Today is the International Day of Women and Girls in Science, a day to highlight the gender inequality in the scientific sphere and to call for initiatives in which the role of women in science is visible and recognized, and thus creating references for girls, in order to push for real equality between women and men in the field. Of the researchers in the world, women represent less than 30%, and only 7% of 15-year-olds say they want to dedicate themselves to technical professions in the future.
The work of the women scientists at Greenpeace is fundamental for our campaigns, from climate change, the protection of the oceans, or studies in relation to COVID and biodiversity.
The COVID-19 pandemic has made us see more clearly than ever the close relationship that exists between biodiversity and our health. Using the same metaphor as world biodiversity expert Sandra Myrna Díaz (1), biodiversity is like a tapestry that is beginning to lose the threads and knots that weave it together. The knots in the tapestry (the necessary connections between the variety of species and habitats) are breaking down and increasing the proximity between people and viruses, exponentially increasing the probability of disease transmission from animals that act as virus vectors to humans. If nature continues to deteriorate (breaking knots in the tapestry), we increasingly put our own health in danger.
And to take care of biodiversity, you have to know it. In March, aboard the Arctic Sunrise, Kirsten Thompson, biologist and professor of ecology at the University of Exeter (UK), will lead an investigation in the Indian Ocean in a particularly interesting area: the Saya de Malha bank.

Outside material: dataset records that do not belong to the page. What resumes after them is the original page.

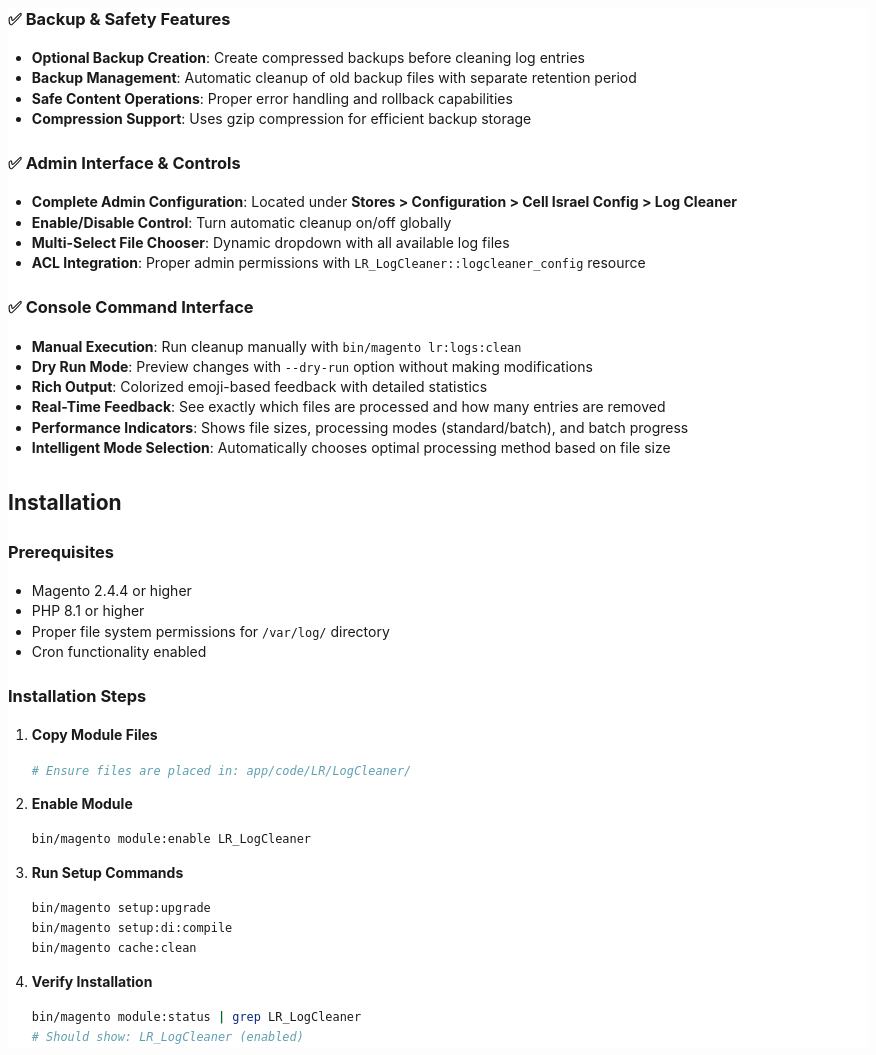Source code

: ### ✅ Backup & Safety Features
- **Optional Backup Creation**: Create compressed backups before cleaning log entries
- **Backup Management**: Automatic cleanup of old backup files with separate retention period
- **Safe Content Operations**: Proper error handling and rollback capabilities
- **Compression Support**: Uses gzip compression for efficient backup storage

### ✅ Admin Interface & Controls
- **Complete Admin Configuration**: Located under **Stores > Configuration > Cell Israel Config > Log Cleaner**
- **Enable/Disable Control**: Turn automatic cleanup on/off globally
- **Multi-Select File Chooser**: Dynamic dropdown with all available log files
- **ACL Integration**: Proper admin permissions with `LR_LogCleaner::logcleaner_config` resource

### ✅ Console Command Interface
- **Manual Execution**: Run cleanup manually with `bin/magento lr:logs:clean`
- **Dry Run Mode**: Preview changes with `--dry-run` option without making modifications
- **Rich Output**: Colorized emoji-based feedback with detailed statistics
- **Real-Time Feedback**: See exactly which files are processed and how many entries are removed
- **Performance Indicators**: Shows file sizes, processing modes (standard/batch), and batch progress
- **Intelligent Mode Selection**: Automatically chooses optimal processing method based on file size

## Installation

### Prerequisites
- Magento 2.4.4 or higher
- PHP 8.1 or higher
- Proper file system permissions for `/var/log/` directory
- Cron functionality enabled

### Installation Steps

1. **Copy Module Files**
   ```bash
   # Ensure files are placed in: app/code/LR/LogCleaner/
   ```

2. **Enable Module**
   ```bash
   bin/magento module:enable LR_LogCleaner
   ```

3. **Run Setup Commands**
   ```bash
   bin/magento setup:upgrade
   bin/magento setup:di:compile
   bin/magento cache:clean
   ```

4. **Verify Installation**
   ```bash
   bin/magento module:status | grep LR_LogCleaner
   # Should show: LR_LogCleaner (enabled)
   ```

Saya de Malha Bank, part of the Mascarene Plateau located between Mauritius and Seychelles, constitutes one of the largest shallow tropical marine ecosystems on Earth. It is home to one of the few shallow water coral reef ecosystems in the high seas and contains the most extensive seagrass meadow in the world. Seagrass meadows are intense carbon sinks, sequestering carbon in their sediments and beyond the area they occupy. The banks provide feeding habitat for endangered green turtles and seabirds, while the deep surrounding waters provide breeding grounds for pygmy blue whales and sperm whales.
During the scientific expedition, Kirsten and a team will turn the Arctic Sunrise into an oceanographic ship that allows us to increase the scientific knowledge of the area. We’ll map the diversity of fish, sharks and whales in the area through environmental DNA sampling; through photography and film, we’ll study the underwater meadows and coral reefs. We will also carry out passive acoustic monitoring, visual observations and photo-identification of cetaceans in the area, particularly sperm whales.
Research is vital so that this area can be protected. And the ultimate goal that we set ourselves at Greenpeace is not just to protect a very valuable piece of sea, but the approval of a Global Ocean Treaty to protect 30% of the sea surface by 2030. We have to achieve it this year, because now is more important than ever. Taking care of the oceans, taking care of biodiversity, is also a natural vaccine against pandemics. This vital work is only possible with the full participation and empowerment of women and girls.
Maria Jose Caballero is the Lead campaigner onboard the Arctic Sunrise
- Argentine biologist Sandra Myrna Díaz received the Princess of Asturias Award for Scientific Research in 2019 along with fellow American biologist Joanne Chory. She is one of the main authors of the IPBES report that in 2019 warned that more than a million species are in danger of extinction.